Your goal
Copy the passage on care and pension benefits for older veterans from "More information on" up to and including "of daily living.", renaming "Housebound Benefits" to "Homebound Benefits" each time it appears.

Long-Term Care Services for Older Veterans
Veterans who have signed up for VA healthcare are also eligible for nursing home, assisted living, and home-care services. As with basic medical benefits, there may be co-pays, depending on the veteran’s income and the level of service involved.
For example, a veteran in a nursing home may have to pay up to $97 a day, while one receiving domiciliary (in-home) care could have a co-pay of $5.
Covered services include 24/7 medical and nursing care, help with activities of daily living, physical therapy, pain management, and respite care for the veteran’s regular caregivers, who are often a spouse or other family members.
The setting can be the vet’s own home, a group home, an assisted living facility, an adult daycare center, or a nursing home. The VA runs some of the facilities itself and contracts with others in the community. In addition to the federal VA, some states have VA-approved nursing homes for veterans and, in certain cases, their spouses.
The VA also has programs to provide veterans with palliative care and hospice care. Hospice care is free of charge.
More information on the VA’s long-term care services and how to apply for them is available on the VA website.
Increased VA Pension Benefits for Older Veterans
In addition to VA-provided healthcare services, veterans may be eligible for two programs that can mean a larger pension: Age and Attendance Benefits, and Housebound Benefits.
Age and Attendance Benefits
To qualify for Age and Attendance Benefits, veterans must meet at least one of these requirements:
- They need help with the activities of daily living.
- They are confined to their bed, or spend much of the day in bed, because of illness.
- They are in a nursing home because of a physical or mental disability.
- Their eyesight is severely limited, such as 5/200 or worse vision even with corrective eyeglasses.
These benefits are available to veterans who are confined to their homes most of the time due to a permanent disability.
Veterans can apply for either Age and Attendance Benefits or Housebound Benefits but cannot collect both at the same time.
As with other VA pension programs, veterans must meet certain income and asset limits to qualify. The amount that they can receive will depend on how many dependents they have and other factors. It is also adjusted annually to account for inflation.
For example, in 2021, a veteran with one dependent spouse or child who only qualified for normal benefits would be eligible for a maximum of $18,243. If they were eligible for Housebound Benefits, they could receive up to $21,337 in total, while if they were eligible for Age and Attendance Benefits, they could receive up to $27,549.
These programs also have income and asset limits for eligibility. More information and application forms are available on the VA website.

Provided material
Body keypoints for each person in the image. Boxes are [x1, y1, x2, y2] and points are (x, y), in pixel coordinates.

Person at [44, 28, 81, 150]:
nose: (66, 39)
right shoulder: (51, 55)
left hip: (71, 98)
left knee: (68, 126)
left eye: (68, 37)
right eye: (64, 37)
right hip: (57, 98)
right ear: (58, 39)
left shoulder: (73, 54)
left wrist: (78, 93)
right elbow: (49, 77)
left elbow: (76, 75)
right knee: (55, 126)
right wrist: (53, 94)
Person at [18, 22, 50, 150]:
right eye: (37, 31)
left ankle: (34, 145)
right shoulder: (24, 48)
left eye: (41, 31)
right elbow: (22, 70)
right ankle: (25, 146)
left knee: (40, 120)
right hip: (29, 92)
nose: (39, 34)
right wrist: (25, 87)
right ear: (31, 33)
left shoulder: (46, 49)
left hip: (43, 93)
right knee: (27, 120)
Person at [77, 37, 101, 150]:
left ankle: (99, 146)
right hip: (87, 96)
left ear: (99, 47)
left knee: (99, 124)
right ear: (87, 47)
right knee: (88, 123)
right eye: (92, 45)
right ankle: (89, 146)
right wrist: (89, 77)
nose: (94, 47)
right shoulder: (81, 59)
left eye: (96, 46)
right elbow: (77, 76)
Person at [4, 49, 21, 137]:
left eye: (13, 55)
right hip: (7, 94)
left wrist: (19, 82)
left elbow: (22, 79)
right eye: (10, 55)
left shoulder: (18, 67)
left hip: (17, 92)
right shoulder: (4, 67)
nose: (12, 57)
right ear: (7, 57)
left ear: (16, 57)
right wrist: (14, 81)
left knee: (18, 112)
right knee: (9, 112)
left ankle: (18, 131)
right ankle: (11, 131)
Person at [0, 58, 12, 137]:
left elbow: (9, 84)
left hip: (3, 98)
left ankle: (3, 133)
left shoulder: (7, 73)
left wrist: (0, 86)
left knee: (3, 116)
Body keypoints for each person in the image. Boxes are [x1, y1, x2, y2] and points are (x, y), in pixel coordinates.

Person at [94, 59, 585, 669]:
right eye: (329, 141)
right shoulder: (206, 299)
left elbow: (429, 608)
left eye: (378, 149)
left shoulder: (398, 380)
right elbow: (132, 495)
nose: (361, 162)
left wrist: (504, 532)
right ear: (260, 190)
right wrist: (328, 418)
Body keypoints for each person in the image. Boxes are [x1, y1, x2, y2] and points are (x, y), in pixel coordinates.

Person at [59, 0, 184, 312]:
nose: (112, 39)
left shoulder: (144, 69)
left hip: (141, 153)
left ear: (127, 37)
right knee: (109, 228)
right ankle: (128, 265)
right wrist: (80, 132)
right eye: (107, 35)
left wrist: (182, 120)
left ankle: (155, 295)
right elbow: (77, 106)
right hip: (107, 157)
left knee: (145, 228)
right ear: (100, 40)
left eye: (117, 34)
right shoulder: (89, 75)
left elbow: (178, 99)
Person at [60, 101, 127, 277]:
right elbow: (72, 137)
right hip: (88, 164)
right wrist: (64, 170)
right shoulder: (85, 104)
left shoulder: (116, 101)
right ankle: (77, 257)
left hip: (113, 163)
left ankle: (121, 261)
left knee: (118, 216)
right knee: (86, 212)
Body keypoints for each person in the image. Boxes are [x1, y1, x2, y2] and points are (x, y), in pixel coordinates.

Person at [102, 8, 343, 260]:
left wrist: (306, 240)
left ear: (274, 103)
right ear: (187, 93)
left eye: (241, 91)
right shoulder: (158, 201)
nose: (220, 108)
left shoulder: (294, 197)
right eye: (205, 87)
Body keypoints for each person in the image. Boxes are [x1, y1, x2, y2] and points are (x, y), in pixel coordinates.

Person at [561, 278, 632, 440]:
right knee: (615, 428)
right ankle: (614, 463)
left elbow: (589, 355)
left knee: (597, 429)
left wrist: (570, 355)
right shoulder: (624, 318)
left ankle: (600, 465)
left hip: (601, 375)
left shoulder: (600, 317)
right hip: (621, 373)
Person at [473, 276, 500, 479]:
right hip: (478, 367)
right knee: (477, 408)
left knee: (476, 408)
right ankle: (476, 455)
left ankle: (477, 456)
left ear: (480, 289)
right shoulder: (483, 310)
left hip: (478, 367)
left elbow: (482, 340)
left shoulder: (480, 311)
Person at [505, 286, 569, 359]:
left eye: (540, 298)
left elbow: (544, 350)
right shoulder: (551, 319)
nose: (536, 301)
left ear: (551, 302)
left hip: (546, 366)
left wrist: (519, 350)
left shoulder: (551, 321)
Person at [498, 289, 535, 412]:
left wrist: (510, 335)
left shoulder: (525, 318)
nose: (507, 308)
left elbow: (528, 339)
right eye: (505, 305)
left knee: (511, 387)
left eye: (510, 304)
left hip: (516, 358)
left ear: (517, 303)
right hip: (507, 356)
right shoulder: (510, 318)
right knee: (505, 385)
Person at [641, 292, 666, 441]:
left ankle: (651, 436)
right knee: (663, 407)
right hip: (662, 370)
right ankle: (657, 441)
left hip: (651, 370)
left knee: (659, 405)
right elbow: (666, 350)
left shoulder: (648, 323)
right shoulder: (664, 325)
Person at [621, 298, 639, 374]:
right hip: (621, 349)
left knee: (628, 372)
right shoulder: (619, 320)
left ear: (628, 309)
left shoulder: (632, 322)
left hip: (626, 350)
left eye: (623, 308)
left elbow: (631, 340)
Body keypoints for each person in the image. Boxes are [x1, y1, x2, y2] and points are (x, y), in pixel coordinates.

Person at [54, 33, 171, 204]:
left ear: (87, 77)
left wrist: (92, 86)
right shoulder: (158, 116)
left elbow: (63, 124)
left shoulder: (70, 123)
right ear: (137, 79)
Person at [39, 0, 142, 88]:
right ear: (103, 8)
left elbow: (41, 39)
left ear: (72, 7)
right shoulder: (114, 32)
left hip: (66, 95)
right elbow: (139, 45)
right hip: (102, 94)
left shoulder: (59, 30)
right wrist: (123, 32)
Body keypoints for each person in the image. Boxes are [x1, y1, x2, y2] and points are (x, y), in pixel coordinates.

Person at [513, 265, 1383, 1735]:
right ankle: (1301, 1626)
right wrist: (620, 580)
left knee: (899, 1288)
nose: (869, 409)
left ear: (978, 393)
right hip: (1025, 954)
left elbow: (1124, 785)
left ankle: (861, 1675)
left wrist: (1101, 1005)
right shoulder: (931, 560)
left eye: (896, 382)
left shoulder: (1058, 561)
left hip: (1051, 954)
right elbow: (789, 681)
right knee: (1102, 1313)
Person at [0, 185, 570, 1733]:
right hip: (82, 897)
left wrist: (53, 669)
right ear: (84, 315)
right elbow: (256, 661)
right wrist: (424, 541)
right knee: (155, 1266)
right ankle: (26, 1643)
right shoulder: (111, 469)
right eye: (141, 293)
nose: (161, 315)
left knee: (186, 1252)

Answer to the exercise
More information on the VA’s long-term care services and how to apply for them is available on the VA website.
Increased VA Pension Benefits for Older Veterans
In addition to VA-provided healthcare services, veterans may be eligible for two programs that can mean a larger pension: Age and Attendance Benefits, and Homebound Benefits.
Age and Attendance Benefits
To qualify for Age and Attendance Benefits, veterans must meet at least one of these requirements:
- They need help with the activities of daily living.